# What is needed
Exactly reproduce the lines of the listing below from the one containing "right wrist: (257, 272)" through the one containing "right wrist: (301, 165)". Skip the images.
---*---
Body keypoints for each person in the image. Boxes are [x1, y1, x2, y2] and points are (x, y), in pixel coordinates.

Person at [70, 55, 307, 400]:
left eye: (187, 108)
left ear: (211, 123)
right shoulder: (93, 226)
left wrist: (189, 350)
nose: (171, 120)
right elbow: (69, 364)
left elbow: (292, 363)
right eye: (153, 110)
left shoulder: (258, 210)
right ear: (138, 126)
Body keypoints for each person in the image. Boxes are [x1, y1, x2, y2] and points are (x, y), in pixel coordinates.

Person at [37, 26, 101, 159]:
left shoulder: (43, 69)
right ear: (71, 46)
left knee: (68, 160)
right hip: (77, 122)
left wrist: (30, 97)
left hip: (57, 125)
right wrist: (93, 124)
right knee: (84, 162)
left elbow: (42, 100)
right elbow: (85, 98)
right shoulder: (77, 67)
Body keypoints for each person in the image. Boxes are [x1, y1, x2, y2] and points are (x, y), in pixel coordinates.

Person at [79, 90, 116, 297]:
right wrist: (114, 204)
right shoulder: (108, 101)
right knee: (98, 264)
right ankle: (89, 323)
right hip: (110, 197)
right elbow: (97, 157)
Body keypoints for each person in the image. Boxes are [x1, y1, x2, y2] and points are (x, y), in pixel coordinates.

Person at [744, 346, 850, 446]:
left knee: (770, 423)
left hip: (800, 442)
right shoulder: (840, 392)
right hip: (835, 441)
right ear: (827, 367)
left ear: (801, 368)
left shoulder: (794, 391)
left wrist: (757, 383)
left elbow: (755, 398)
---*---
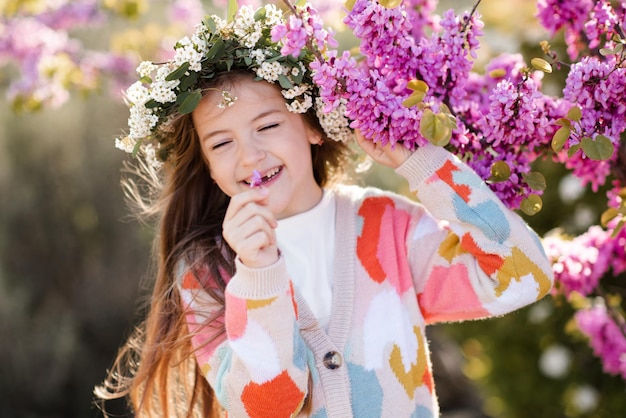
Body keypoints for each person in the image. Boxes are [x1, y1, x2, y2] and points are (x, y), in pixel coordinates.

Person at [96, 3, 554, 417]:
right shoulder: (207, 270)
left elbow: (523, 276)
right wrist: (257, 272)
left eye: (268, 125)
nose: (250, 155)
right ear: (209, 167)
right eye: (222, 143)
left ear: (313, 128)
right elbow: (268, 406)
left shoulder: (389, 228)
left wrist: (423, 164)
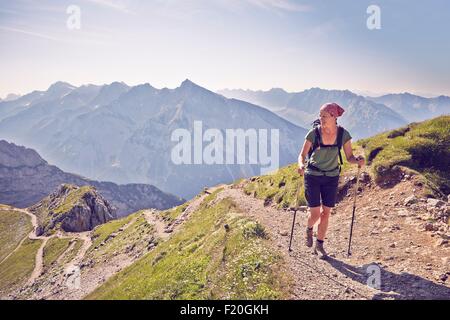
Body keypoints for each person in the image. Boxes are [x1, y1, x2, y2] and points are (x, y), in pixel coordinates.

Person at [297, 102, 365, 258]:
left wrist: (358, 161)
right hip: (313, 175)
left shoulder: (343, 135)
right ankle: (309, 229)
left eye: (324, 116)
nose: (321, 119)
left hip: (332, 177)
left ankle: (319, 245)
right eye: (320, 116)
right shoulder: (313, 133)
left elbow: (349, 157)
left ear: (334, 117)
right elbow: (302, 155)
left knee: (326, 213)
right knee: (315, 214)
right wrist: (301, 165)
---*---
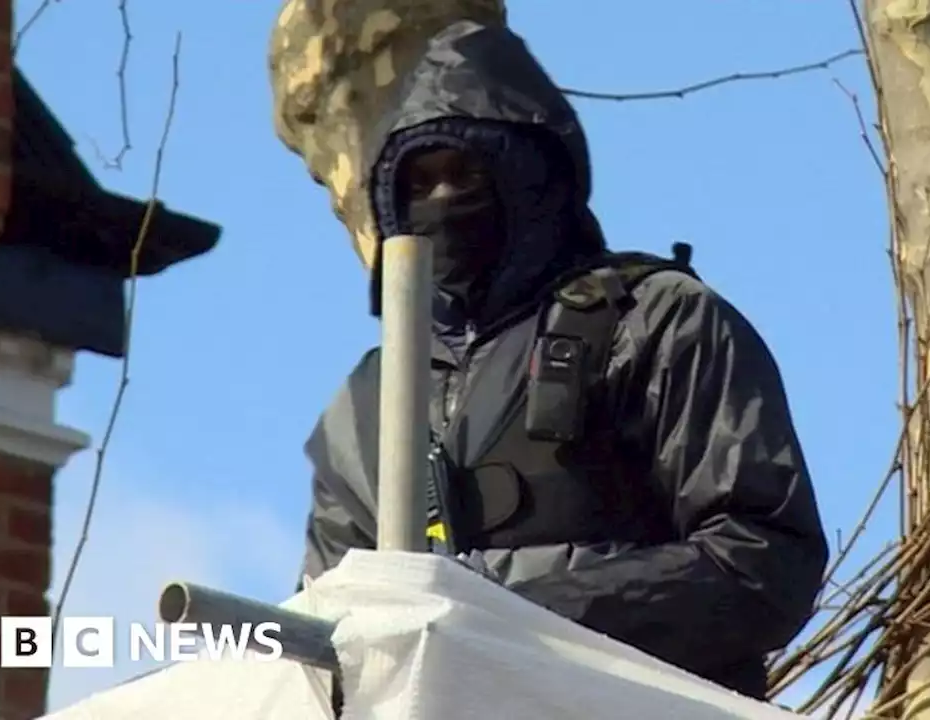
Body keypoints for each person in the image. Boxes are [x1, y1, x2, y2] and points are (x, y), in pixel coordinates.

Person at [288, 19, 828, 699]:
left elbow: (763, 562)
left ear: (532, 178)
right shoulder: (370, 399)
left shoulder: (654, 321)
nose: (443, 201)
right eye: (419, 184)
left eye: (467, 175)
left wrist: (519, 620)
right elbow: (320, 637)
---*---
# Problem solution
right wrist: (257, 272)
left eye: (268, 125)
nose: (250, 155)
right ear: (209, 167)
right eye: (222, 143)
left ear: (313, 128)
right elbow: (268, 406)
left shoulder: (389, 228)
left wrist: (423, 164)
Body keypoints for each person in the image. Boxes are [x1, y1, x2, y2] and points are (x, y), in pixel coordinates.

Person at [297, 102, 365, 258]:
left wrist: (358, 161)
right hip: (313, 175)
left shoulder: (343, 135)
right ankle: (309, 229)
left eye: (324, 116)
nose: (321, 119)
left hip: (332, 177)
left ankle: (319, 245)
right eye: (320, 116)
right shoulder: (313, 133)
left elbow: (349, 157)
left ear: (334, 117)
right elbow: (302, 155)
left knee: (326, 213)
right knee: (315, 214)
right wrist: (301, 165)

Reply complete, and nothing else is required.